"Zira aşktır insanın en feci takıntısı."
Ömer Faruk Dönmez"Selamun aleyküm Müberra."
"Ve aleyküm esselam."
"Hülya Hoca'nın teyzesi vefat etmiş. Şimdi cenazeye gitmek için hazırlanıyor. Biliyorum daha dün evlendin fakat senin derslerine Hülya'nınkiler de eklenince iş içinden çıkılamaz bir hâl aldı. Gelmen gerekiyor Müberra. Eğer gelebilirsen tabi."
"İnna lillâhi ve innâ ileyhi raciûn. Allah rahmet eylesin. Hülya Hoca çıkmadıysa ona da baş sağlığı dileklerimi ilet, Kerime. İnşaAllah ben hemen hazırlanıp çıkıyorum. Sen hiç merak etme."
Genç kadın telefonu kapatıp mutfaktan çıktı ve oturma odasındakilere durumu bildirmek için oraya yöneldi. Zaten aşağı kata inerken üstünü giyinip başını örtmüştü. "Okuldan aradılar. Birlikte çalıştığım hocalardan birinin bir yakını vefat etmiş o yüzden gitmem gerekiyor. Ama dersler bitince geri gelirim inşaAllah." Babası, dayısı ve eniştelerinin bir kısmı söylediklerini onaylarcasına başlarını salladılar. Genç kadın da selam verip kapıdan çıkmaya yeltenmişti ki Cemil amcasının sesi duyuldu.
"Alooo kızım Müberra. Bu arada kocandan izin aldın mı, bakayım hı? Daha yeni evlendiğiniz için tabi alışkın değilsin ama ne kadar çabuk alışırsan o kadar iyi olur."
Müberra olduğu yerde donup kaldı ve ne yapması gerektiğini düşünmeye başladı. Erkam, orada babasıyla Muhit eniştesinin yanında oturuyor ve aşağı inmelerinin ardından şimdiye kadar özenle ondan sakındığı bakışlarını yüzüne kilitlemiş olarak duruyordu. Ona sarılıp ağlamasından sonra iyice garipleşmiş olan durumları, geçen her saniyeyle çok daha garip bir hâl almaya başlıyordu. Bu kadar adamın içinde, kocasına ne demesi gerekiyordu ki? Ona nasıl hitap etmesi gerektiğini bilmediğinden söyleyecekleri en baştan ağzında düğüm oluyordu.
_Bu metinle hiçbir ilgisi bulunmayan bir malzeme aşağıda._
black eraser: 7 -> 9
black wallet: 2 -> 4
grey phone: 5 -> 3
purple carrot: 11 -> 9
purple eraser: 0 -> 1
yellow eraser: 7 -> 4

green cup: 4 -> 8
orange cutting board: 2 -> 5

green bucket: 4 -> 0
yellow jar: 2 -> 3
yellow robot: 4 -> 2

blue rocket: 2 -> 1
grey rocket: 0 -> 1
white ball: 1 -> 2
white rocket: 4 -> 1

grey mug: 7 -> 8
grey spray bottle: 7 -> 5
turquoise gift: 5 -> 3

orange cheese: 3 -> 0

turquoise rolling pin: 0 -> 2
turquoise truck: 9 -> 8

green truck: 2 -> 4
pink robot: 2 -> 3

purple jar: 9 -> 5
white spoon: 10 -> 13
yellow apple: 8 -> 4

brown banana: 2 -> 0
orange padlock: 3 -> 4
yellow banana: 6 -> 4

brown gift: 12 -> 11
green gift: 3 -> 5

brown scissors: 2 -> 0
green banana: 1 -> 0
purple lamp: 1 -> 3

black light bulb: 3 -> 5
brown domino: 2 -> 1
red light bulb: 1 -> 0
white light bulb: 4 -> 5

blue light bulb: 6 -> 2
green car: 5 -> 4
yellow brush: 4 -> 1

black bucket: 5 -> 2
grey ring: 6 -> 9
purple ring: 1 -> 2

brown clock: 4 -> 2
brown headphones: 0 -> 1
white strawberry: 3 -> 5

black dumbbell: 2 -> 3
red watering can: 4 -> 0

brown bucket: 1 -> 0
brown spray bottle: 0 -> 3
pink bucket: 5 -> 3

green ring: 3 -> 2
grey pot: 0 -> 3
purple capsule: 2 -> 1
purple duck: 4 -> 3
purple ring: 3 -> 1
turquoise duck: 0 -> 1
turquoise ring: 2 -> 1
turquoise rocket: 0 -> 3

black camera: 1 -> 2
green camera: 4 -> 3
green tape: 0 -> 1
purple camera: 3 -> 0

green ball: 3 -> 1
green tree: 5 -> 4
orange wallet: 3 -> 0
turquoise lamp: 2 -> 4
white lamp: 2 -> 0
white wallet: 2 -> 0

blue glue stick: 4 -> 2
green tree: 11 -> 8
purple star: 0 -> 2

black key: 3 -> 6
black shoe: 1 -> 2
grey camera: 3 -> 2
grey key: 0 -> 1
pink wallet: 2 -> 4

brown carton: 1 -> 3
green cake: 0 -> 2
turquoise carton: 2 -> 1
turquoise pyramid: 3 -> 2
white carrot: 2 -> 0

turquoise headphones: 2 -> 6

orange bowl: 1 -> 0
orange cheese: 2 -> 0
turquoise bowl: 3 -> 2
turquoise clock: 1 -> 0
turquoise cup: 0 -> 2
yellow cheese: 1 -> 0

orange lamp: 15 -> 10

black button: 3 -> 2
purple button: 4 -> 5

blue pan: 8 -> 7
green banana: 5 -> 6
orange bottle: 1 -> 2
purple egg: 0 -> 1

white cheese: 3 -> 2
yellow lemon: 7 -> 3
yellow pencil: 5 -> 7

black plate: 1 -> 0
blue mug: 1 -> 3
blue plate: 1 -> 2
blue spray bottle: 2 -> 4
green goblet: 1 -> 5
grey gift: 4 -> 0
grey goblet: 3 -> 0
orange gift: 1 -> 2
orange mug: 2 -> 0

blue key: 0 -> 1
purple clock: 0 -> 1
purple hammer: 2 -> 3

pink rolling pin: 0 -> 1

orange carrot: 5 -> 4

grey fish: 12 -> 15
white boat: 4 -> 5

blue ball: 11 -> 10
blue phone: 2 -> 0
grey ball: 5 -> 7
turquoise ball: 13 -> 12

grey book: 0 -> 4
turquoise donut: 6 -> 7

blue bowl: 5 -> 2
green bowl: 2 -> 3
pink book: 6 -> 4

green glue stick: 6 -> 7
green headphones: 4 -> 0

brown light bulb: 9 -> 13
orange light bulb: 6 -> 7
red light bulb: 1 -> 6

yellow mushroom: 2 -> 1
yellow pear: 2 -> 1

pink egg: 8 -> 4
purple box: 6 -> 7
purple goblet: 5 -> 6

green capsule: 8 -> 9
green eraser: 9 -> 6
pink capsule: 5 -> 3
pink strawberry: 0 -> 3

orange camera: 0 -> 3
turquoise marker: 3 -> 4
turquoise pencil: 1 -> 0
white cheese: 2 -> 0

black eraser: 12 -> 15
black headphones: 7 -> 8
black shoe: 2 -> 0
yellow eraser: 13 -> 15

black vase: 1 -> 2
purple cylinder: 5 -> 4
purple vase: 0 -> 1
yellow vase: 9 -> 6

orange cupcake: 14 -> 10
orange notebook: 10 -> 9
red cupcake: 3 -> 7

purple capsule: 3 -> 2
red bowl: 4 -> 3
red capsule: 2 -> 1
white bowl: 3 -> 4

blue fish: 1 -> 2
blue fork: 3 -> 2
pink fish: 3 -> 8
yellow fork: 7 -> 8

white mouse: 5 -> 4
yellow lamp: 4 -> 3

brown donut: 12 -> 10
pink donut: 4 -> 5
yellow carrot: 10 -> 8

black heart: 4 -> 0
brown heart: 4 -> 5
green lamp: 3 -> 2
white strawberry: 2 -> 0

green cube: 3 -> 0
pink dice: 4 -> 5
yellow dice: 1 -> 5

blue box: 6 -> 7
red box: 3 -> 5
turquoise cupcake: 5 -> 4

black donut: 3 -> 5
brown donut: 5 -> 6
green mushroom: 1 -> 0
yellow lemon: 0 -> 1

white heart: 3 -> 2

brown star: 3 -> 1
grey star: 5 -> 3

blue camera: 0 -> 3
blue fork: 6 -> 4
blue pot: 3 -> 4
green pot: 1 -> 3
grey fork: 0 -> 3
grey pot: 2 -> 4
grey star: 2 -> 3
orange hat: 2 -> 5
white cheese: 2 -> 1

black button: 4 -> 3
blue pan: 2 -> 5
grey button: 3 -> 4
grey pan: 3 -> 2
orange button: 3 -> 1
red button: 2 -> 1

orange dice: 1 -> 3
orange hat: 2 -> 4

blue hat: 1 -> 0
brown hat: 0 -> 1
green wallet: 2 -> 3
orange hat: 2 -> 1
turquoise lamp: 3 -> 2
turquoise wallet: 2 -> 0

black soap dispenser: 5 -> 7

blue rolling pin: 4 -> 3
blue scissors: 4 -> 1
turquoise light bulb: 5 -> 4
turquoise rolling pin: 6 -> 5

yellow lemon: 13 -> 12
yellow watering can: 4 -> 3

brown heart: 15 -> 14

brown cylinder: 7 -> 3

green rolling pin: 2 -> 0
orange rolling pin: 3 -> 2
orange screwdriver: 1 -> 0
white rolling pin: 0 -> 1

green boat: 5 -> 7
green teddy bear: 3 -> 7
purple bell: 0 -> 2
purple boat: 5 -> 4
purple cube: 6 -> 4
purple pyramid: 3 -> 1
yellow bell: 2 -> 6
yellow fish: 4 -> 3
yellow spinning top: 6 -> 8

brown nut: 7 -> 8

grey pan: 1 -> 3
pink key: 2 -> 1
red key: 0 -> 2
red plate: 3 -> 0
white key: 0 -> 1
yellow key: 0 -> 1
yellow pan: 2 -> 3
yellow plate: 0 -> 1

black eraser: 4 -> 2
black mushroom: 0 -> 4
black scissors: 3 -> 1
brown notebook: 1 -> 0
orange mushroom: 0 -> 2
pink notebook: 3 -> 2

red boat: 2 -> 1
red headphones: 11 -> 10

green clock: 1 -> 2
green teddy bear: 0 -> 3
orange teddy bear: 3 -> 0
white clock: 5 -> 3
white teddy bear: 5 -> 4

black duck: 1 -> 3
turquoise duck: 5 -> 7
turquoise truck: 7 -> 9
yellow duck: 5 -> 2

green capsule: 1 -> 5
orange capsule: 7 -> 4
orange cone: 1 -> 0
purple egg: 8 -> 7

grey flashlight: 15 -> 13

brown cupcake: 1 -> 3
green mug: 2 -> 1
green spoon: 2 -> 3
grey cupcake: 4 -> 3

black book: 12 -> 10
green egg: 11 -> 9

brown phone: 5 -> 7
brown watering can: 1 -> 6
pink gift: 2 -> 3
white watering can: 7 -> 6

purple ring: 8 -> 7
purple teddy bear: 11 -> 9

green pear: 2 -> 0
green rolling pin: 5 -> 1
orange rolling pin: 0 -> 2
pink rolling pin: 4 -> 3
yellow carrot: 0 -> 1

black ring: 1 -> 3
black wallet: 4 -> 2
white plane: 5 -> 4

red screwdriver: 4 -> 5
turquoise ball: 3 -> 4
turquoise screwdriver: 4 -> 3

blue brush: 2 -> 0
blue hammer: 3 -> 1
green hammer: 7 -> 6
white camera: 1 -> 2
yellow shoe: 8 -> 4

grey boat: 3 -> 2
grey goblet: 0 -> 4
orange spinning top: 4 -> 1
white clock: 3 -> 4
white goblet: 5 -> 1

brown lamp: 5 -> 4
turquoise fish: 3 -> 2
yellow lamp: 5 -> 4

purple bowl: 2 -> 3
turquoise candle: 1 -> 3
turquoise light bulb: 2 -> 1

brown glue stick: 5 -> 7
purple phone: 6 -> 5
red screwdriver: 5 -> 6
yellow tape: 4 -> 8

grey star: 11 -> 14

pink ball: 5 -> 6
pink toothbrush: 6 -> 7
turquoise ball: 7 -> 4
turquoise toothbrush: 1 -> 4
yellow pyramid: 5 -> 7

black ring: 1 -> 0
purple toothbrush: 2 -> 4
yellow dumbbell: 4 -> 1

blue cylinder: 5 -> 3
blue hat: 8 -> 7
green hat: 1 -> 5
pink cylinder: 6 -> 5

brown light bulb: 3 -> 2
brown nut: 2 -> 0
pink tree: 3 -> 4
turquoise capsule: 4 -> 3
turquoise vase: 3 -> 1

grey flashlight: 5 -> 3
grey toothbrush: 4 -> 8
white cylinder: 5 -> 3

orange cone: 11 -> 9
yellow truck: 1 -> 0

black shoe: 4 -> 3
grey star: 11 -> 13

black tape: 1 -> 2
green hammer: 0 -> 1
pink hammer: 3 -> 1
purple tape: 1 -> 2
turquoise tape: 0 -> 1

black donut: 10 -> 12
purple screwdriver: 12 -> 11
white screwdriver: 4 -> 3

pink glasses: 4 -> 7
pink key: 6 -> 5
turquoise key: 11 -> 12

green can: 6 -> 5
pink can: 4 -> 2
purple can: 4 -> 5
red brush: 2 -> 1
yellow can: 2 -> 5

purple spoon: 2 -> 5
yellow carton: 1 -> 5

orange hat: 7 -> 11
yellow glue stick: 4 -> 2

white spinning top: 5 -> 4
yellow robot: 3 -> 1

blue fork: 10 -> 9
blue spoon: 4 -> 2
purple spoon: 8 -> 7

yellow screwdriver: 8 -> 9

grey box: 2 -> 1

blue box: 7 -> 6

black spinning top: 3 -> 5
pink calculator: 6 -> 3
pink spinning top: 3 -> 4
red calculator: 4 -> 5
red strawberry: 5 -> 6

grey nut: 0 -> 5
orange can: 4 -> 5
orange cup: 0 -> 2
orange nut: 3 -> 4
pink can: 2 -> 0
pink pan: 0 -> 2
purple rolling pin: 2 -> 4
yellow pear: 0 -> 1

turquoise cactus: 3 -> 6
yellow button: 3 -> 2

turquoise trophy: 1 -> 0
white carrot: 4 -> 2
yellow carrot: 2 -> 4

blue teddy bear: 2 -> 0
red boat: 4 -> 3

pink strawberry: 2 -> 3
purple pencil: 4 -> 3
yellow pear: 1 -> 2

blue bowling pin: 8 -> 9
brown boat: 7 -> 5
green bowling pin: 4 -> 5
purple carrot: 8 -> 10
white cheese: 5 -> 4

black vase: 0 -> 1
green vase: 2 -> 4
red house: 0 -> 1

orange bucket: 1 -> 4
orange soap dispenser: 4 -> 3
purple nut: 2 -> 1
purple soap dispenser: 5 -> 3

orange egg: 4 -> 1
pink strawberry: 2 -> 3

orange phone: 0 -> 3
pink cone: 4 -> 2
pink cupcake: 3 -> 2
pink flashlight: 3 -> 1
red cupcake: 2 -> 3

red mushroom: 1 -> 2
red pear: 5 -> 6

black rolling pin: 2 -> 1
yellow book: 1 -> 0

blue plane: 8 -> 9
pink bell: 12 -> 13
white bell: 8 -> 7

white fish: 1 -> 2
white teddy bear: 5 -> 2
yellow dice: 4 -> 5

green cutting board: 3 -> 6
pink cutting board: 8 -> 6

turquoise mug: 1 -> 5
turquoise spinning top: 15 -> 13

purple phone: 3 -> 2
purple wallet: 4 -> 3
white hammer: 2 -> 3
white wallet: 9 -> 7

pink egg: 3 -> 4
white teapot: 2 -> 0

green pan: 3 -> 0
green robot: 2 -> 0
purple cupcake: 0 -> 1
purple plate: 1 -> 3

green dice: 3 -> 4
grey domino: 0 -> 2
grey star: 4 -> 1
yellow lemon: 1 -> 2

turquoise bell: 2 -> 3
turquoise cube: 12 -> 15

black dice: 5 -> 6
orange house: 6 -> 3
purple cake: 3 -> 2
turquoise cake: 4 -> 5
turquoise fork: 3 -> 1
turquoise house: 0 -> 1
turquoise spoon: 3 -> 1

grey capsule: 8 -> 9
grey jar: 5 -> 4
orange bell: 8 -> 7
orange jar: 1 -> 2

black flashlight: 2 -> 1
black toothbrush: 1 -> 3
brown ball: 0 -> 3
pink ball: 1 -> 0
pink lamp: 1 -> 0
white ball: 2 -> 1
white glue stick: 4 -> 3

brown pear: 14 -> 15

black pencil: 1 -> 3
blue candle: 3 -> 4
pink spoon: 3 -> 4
Erkam Bey, fazlaca resmiydi ve bir kuşak öncesinin ruhuna daha uygun kalıyordu. Aşkım ve türevleri fazlaca cıvıktı. Bebeğim'i düşünmek bile tüylerini diken diken ediyor, midesini bulandırıyordu. Kocacığım ise tamamen onun kitabında olmayan bir kelimeydi. Sonunda Erkam'da karar kıldı. Ağzını açmak üzereydi ki amcası yeniden konuştu. "Şaka kız şaka. Ammaaa bu çocuğun senden çekeceği var, bir izin iste dedim yüzün bin bir şekle girdi, rengin falan soldu."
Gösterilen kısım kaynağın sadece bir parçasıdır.